Female student stressed

A new Mental Health Charter has been launched by the Association of Colleges (@AoC_info).

The charter, created by AoC in partnership with college leaders and senior mental health leads, is an updated version of the original published five years ago.

Research published by the NHS in November 2023 found that 20.3% of eight to 16-year-olds had a probable mental disorder. Among 17 to 19-year-olds, the proportion was 23.3%, while in 20 to 25-year-olds it was 21.7%.

Colleges are central to supporting people with mental health – they educate and train 1.6 million people each year, including 608,000 young people.

AoC’s own research published in 2023 found that 95% of colleges said there had been a significant or slight increase of disclosed mental health difficulties among 16 to 18-year-olds. The research also found that 82% of colleges were encountering a significant number of students experiencing mental health difficulties without a formal disclosure.

The charter enables and supports colleges across England to affirm their commitment to staff and student mental health and wellbeing by signing up to the new good practice principles and standards.

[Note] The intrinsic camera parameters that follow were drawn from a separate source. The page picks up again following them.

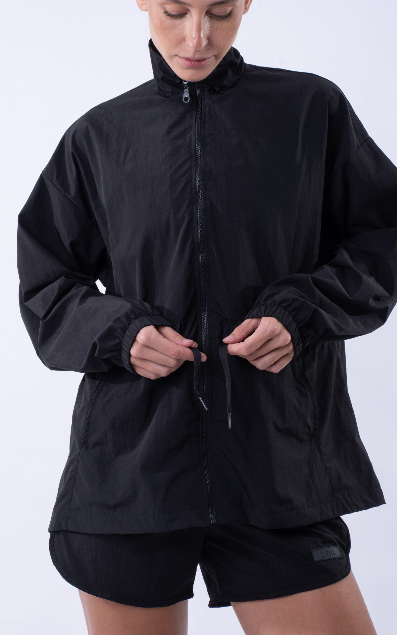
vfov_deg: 24.1
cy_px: 319
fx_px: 1489
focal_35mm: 86
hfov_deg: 15.2
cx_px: 204
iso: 160
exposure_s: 1/160
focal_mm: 56
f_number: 14
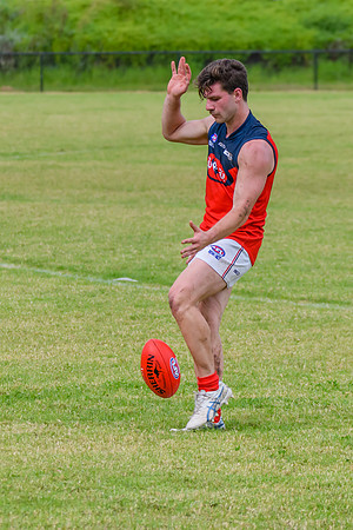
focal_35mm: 358
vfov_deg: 5.8
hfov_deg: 3.8
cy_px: 231
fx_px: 5267
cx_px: 200
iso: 800
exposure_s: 1/2000
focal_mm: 150
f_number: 5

Jen Hope, Senior Policy Lead (Mental Health) at Association of Colleges, said:

“It’s been five years since we first launched the first Mental Health Charter. It set a great foundation to ensure mental health and wellbeing is a priority issue for leaders and governors in our colleges, and the majority of colleges in England signed up.

“However, so much has happened since 2019, and the pressures on college services are higher than ever. It’s important that the charter is updated to remain fit for purpose.

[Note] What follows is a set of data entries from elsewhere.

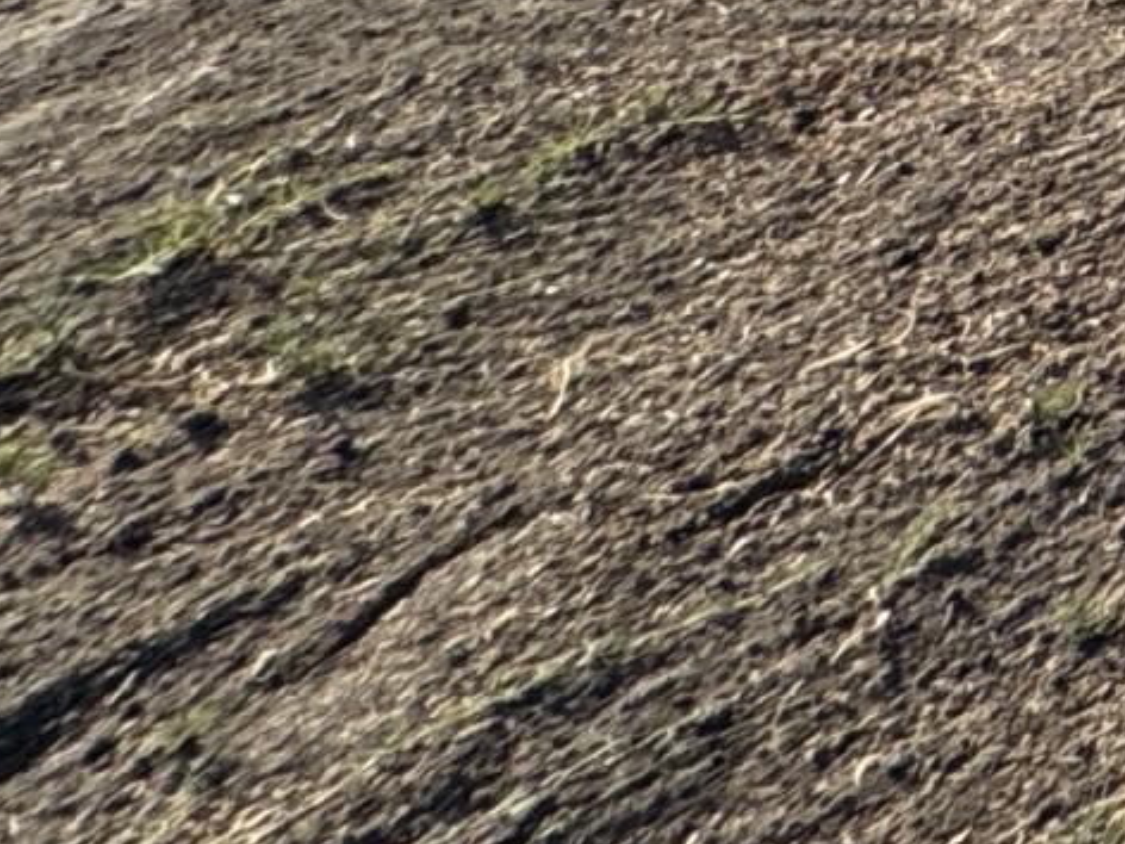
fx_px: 2892
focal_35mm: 89
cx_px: 3346
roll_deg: -0.9
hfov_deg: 11.6
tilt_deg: -3.5
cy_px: -1466
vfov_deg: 11.7
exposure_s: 1/707
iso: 40
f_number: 2.2
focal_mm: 2.22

“Our hope is that the charter will help colleges to reflect on their mental health policies and practice, and support them to embed a sustainable, whole-college approach to mental health and wellbeing.”

The original 11 principles remain but are now embedded across four themes that make up the new Mental Health Charter framework, underpinned by good practice principles and standards.

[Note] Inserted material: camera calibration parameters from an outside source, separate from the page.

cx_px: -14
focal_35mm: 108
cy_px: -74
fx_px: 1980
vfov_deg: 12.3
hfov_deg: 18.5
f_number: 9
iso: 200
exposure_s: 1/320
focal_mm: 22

1. Leadership and ethos: Through authentic leadership, model and champion an inclusive culture that meets the needs of the college community. Embed a consistent and co-ordinated whole-college approach to mental health through effective governance and leadership, that ensures wellbeing permeates all aspects of college life.

2. Support for students: Foster a physically and psychologically safe and welcoming environment that promotes wellbeing and proactively supports students’ mental health throughout their learning journey.

3. Workplace wellbeing: Nurture a culture that supports and invests in people and their wellbeing and create an exceptional working environment where colleagues feel valued, supported and can thrive.

4. Evidence and impact: Deliver and develop services, policies and strategies which are responsive to research and evidence of lived experience and community need. Provide transparent accountability through consistent and effective mechanisms, regular evaluation and reporting, and ensure there is a partnership approach to college activity.

Each theme is clearly linked to the relevant Department for Education principles of a whole-college approach to mental health, and supplementary guidance on how to use the charter framework will be provided to colleges. 

Minister for Skills, Apprenticeships and Higher Education Robert Halfon said:

“I am delighted to see that the Association of Colleges has launched this vital new charter, and I want to thank everyone in our brilliant further education sector for their work to safeguard the mental health and wellbeing of staff and students.

“Mental health in education is now taken incredibly seriously across the board, and this new charter builds on the support we have offered to colleges, schools and universities to appoint mental health leads, provide funding where it’s needed and change the conversation on mental health.”